Article

Crowe, N. Y., Smyth, M. J. & Godfrey, D. I. A critical role for natural killer T cells in immunosurveillance of methylcholanthrene-induced sarcomas. J. Exp. Med. 196, 119-127

University of Vic, Vic, Catalonia, Spain
Journal of Experimental Medicine (Impact Factor: 12.52). 08/2002; 196(1):119-27. DOI: 10.1084/jem.20020092
Source: PubMed

ABSTRACT

Natural killer (NK) T cells initiate potent antitumor responses when stimulated by exogenous factors such as interleukin (IL)-12 or alpha-galactosylceramide (alpha-GalCer), however, it is not clear whether this reflects a physiological role for these cells in tumor immunity. Through adoptive transfer of NK T cells from wild-type to NK T cell-deficient (T cell receptor [TCR] Jalpha281-/-) mice, we demonstrate a critical role for NK T cells in immunosurveillance of methylcholanthrene (MCA)-induced fibrosarcomas, in the absence of exogenous stimulatory factors. Using the same approach with gene-targeted and/or antibody-depleted donor or recipient mice, we have shown that this effect depends on CD1d recognition and requires the additional involvement of both NK and CD8+ T cells. Interferon-gamma production by both NK T cells and downstream, non-NK T cells, is essential for protection, and perforin production by effector cells, but not NK T cells, is also critical.
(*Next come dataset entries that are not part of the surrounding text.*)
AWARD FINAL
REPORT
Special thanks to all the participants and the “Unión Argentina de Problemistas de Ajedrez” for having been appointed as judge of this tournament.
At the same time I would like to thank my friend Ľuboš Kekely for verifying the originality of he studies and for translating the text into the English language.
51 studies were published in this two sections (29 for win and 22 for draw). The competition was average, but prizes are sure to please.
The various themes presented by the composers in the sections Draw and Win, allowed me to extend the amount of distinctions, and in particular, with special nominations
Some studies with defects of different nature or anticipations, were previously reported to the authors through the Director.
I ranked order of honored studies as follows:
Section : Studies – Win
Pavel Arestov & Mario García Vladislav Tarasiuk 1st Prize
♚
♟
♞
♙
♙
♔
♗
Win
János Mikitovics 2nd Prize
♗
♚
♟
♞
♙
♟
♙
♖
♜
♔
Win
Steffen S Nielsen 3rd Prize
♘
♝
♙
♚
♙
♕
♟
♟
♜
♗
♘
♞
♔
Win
The protective mechanisms in this more physiologically relevant system are distinct from those associated with alpha-GalCer-induced, NK T cell-mediated, tumor rejection. This study demonstrates that, in addition to their importance in tumor immunotherapy induced by IL-12 or alpha-GalCer, NK T cells can play a critical role in tumor immunosurveillance, at least against MCA-induced sarcomas, in the absence of exogenous stimulation.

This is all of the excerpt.